-- SOURCE RECORDS follows --
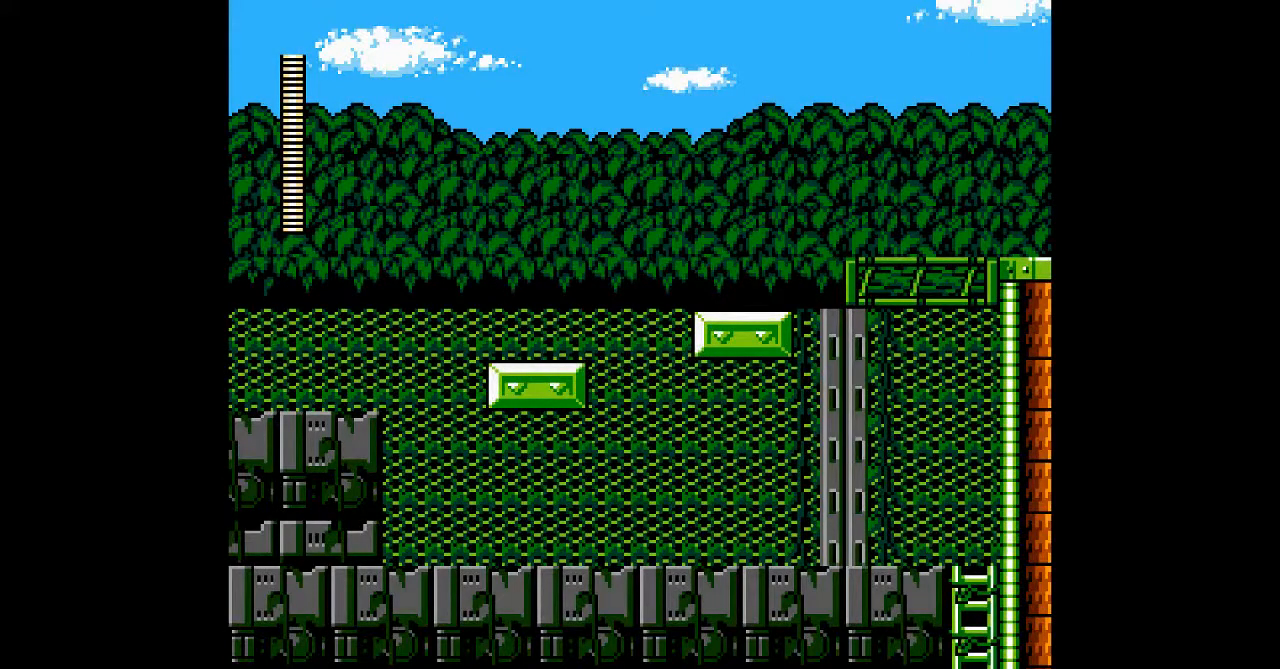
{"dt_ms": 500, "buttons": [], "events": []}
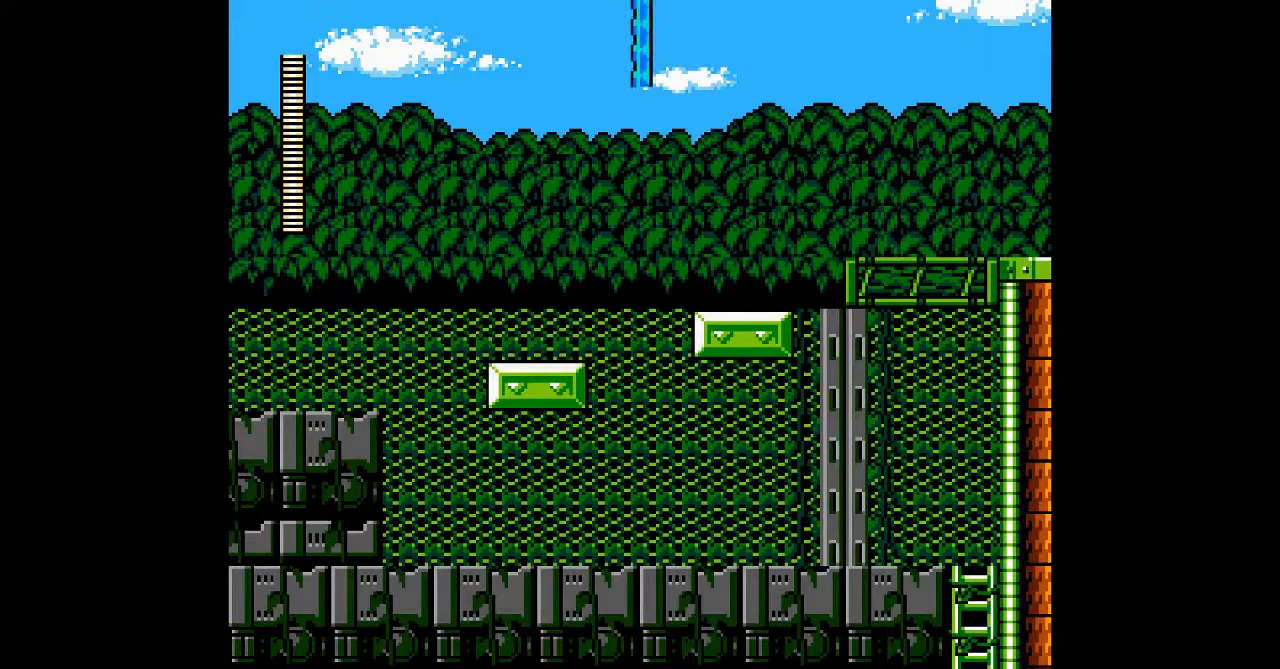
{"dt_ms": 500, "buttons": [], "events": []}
-- SOURCE RECORDS concluded --
-- SOURCE RECORDS follows --
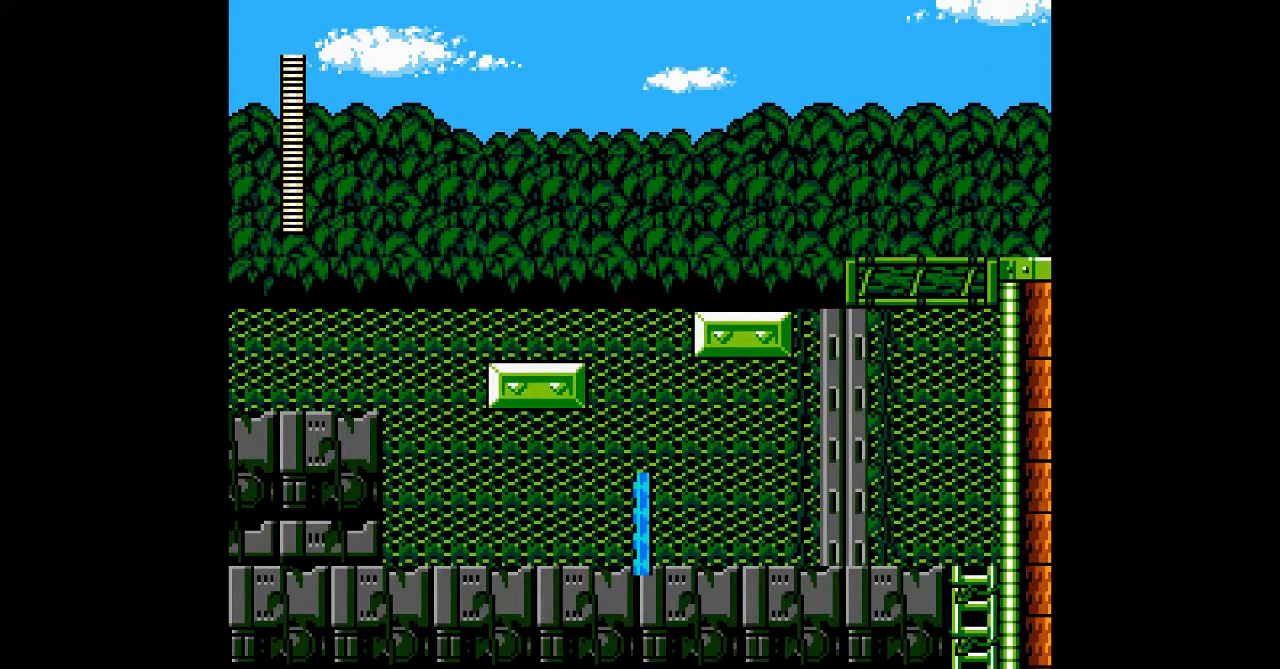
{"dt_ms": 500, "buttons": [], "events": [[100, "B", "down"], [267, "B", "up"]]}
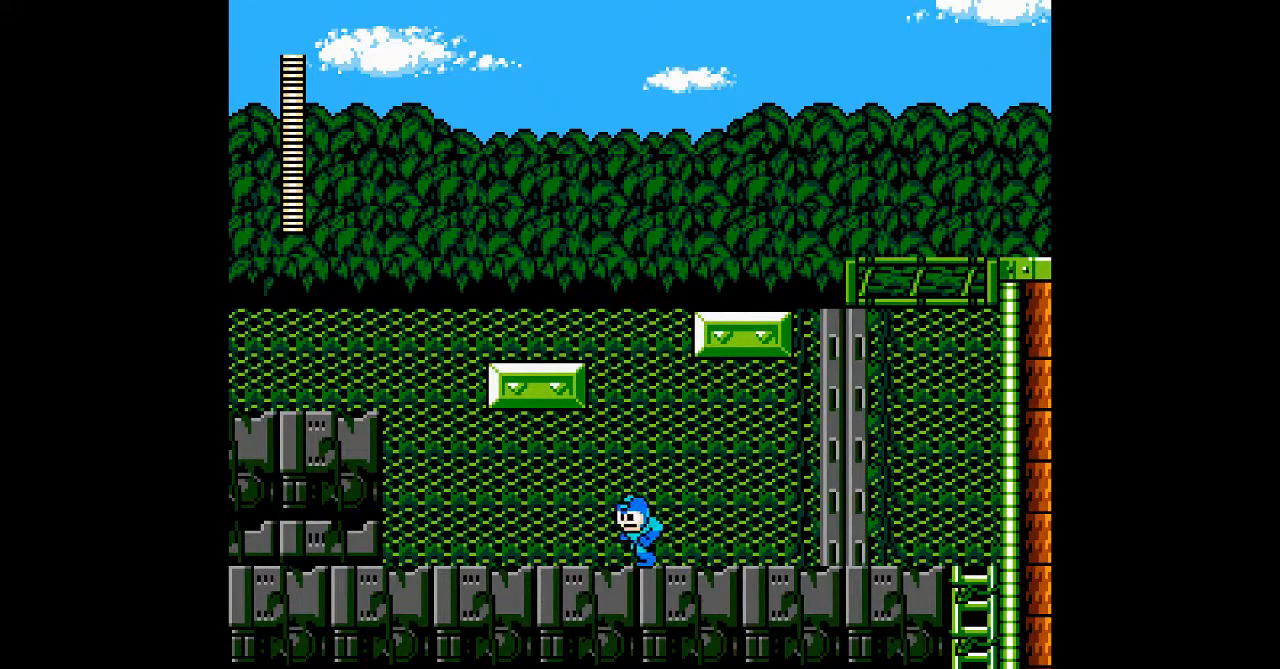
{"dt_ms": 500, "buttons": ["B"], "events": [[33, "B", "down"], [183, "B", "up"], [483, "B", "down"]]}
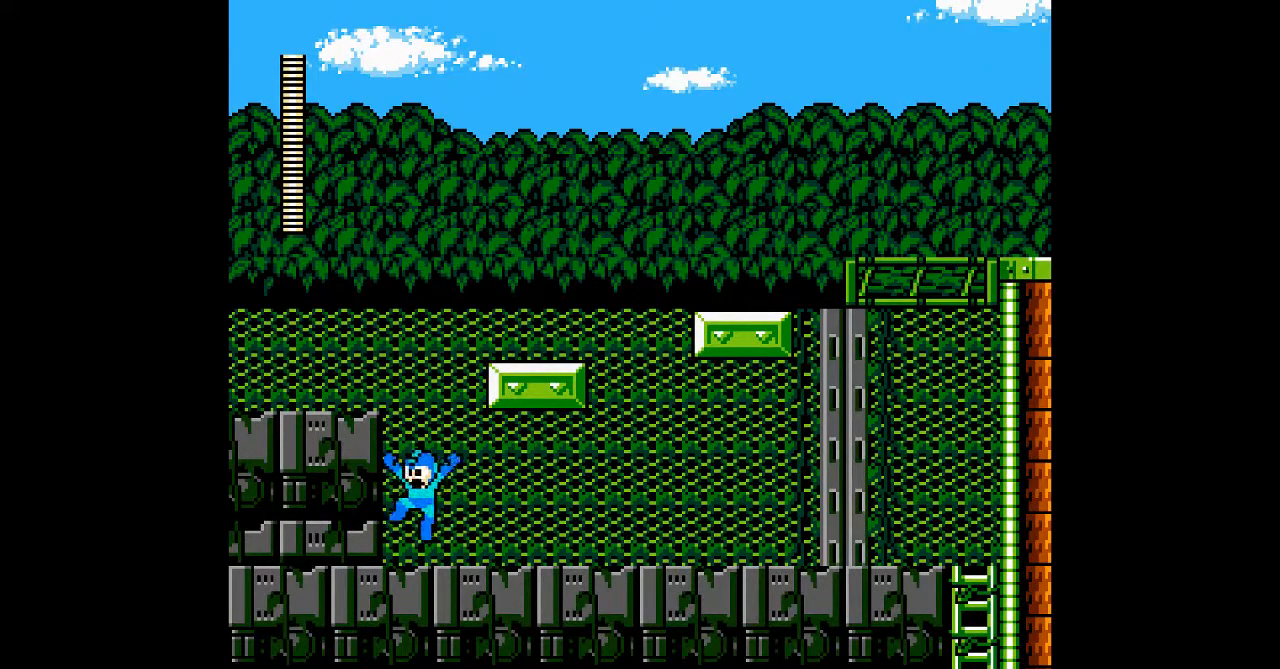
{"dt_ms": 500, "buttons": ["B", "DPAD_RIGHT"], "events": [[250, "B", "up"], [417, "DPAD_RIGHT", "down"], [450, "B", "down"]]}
-- SOURCE RECORDS concluded --
-- SOURCE RECORDS follows --
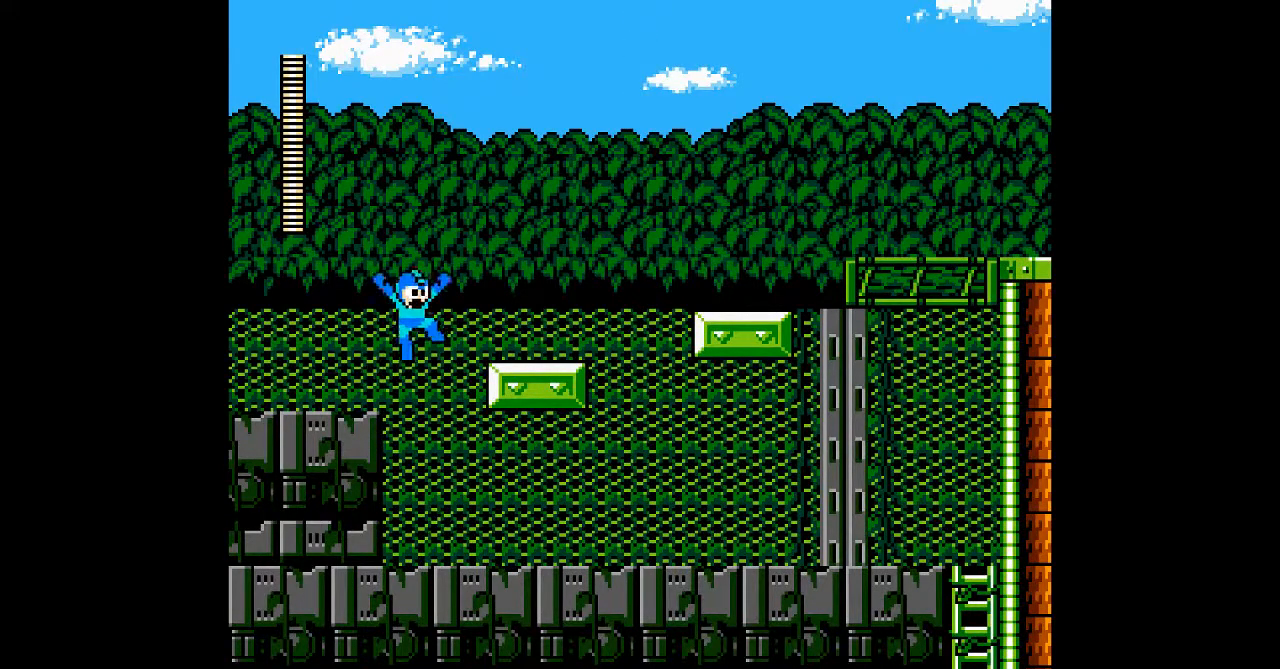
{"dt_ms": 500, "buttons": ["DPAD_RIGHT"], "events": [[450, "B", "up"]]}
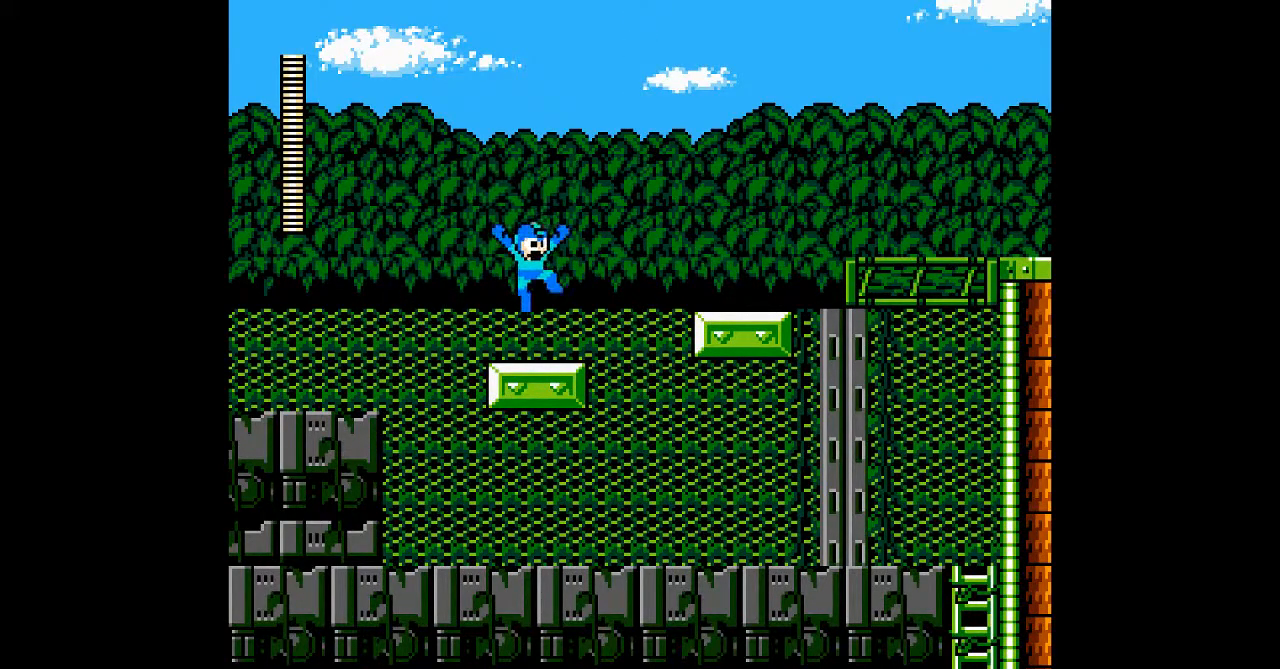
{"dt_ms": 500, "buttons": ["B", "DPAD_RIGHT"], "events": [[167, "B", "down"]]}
-- SOURCE RECORDS concluded --
### WORK TASK:
For each line above that contains "down", make a copy.

### EXERCISE SOLUTION:
{"dt_ms": 500, "buttons": [], "events": [[100, "B", "down"], [267, "B", "up"]]}
{"dt_ms": 500, "buttons": ["B"], "events": [[33, "B", "down"], [183, "B", "up"], [483, "B", "down"]]}
{"dt_ms": 500, "buttons": ["B", "DPAD_RIGHT"], "events": [[250, "B", "up"], [417, "DPAD_RIGHT", "down"], [450, "B", "down"]]}
{"dt_ms": 500, "buttons": ["B", "DPAD_RIGHT"], "events": [[167, "B", "down"]]}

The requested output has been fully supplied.